Verossímeis ou não, essas narrativas convencem. O livro homônimo que deu origem ao filme “The Secret — O Segredo” ocupou, por semanas, o primeiro lugar na categoria de auto-ajuda das listas de livros mais vendidos das revistas Veja e Época. “The Secret — O Segredo” tem o enredo composto por uma série de testemunhos de pessoas que encontraram estabilidade na vida pessoal e profissional depois de pensarem positivamente. Audacioso, o documentário cita frases descontextualizadas de grandes pensadores ocidentais, como René Descartes, Isaac Newton e Albert Einstein, para provar que eles conheciam o poder do pensamento positivo.

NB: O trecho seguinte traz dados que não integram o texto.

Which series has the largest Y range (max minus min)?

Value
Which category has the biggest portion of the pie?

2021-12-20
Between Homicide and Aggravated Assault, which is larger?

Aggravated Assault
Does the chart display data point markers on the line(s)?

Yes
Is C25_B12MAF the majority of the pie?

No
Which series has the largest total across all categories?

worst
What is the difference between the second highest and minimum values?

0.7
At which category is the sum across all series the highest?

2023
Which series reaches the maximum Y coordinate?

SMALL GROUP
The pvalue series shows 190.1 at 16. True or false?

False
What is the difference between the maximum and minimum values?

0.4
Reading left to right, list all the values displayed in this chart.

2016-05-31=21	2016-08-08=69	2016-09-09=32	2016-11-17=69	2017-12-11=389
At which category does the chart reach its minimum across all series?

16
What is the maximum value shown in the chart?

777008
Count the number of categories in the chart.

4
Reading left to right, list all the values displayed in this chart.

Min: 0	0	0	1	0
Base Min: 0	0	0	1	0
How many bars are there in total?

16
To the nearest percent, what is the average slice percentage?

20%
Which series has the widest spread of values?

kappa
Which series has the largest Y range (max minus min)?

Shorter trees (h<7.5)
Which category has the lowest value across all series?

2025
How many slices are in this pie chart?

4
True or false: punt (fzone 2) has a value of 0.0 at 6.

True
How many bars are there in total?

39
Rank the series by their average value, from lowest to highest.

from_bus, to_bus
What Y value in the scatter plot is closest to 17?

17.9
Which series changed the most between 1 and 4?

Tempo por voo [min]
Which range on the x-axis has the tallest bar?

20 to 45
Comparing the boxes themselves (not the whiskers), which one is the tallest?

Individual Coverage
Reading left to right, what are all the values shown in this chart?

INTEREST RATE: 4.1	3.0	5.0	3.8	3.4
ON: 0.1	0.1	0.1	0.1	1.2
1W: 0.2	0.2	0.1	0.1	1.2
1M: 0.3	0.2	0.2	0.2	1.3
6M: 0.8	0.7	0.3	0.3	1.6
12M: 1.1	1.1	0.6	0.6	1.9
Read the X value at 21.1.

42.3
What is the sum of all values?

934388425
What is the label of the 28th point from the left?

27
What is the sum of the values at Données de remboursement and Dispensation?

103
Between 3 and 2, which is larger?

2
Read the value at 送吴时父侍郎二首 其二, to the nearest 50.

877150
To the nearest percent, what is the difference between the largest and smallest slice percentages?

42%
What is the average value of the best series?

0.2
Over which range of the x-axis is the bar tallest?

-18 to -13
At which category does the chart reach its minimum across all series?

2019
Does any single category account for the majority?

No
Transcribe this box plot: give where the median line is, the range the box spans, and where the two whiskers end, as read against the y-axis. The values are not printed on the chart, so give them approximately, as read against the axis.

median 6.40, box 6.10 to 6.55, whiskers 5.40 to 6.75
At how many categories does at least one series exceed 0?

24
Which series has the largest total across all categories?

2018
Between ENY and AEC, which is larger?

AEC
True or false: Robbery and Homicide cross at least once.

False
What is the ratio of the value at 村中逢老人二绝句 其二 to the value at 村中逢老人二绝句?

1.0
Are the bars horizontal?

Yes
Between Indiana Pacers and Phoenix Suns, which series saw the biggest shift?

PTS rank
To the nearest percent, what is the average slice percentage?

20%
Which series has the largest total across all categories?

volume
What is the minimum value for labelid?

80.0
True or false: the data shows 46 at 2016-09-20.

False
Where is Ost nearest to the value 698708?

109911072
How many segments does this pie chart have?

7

Luiz Davidovich aponta que a mensagem principal da obra trivializa a complexa questão do funcionamento da mente do ser humano e de suas relações com a sociedade e a natureza. “É claro que uma pessoa sem auto-estima tem mais dificuldade para realizar-se. Isso é óbvio. Mas as mensagens do filme lembram o solipsismo grego, que concebia o mundo ao redor como fruto do nosso pensamento. Einstein, Descartes e Newton tinham mentes privilegiadas — o que certamente está na área de interesse das neurociências, estudaram em bons colégios e tinham paixão, obsessão mesmo, por ciência. Eles não conheciam ‘o segredo’, mas, de fato, tentavam obcecadamente desvendar os segredos da natureza”, observa.

O cinema não é o único a pecar quando o assunto é Física. Na opinião de Luiz Davidovich, jornais e revistas também veiculam uma quantidade considerável de informações incorretas sobre essa área do conhecimento. Para o pesquisador, a solução do problema reside no fortalecimento do trabalho de educação científica da população: “aqui no Brasil, os Centros de Ciência deveriam possuir unidades móveis, que atingissem a população infantil e juvenil, com exibição de filmes científicos, pratica em laboratórios, palestras motivantes sobre temas atuais, interagindo com as escolas, especialmente com as escolas públicas. Esse trabalho já está sendo feito pelo Ministério de Ciência e Tecnologia, mas é importante intensificá-lo e torná-lo sistemático, através dos Centros de Ciência”, sublinha.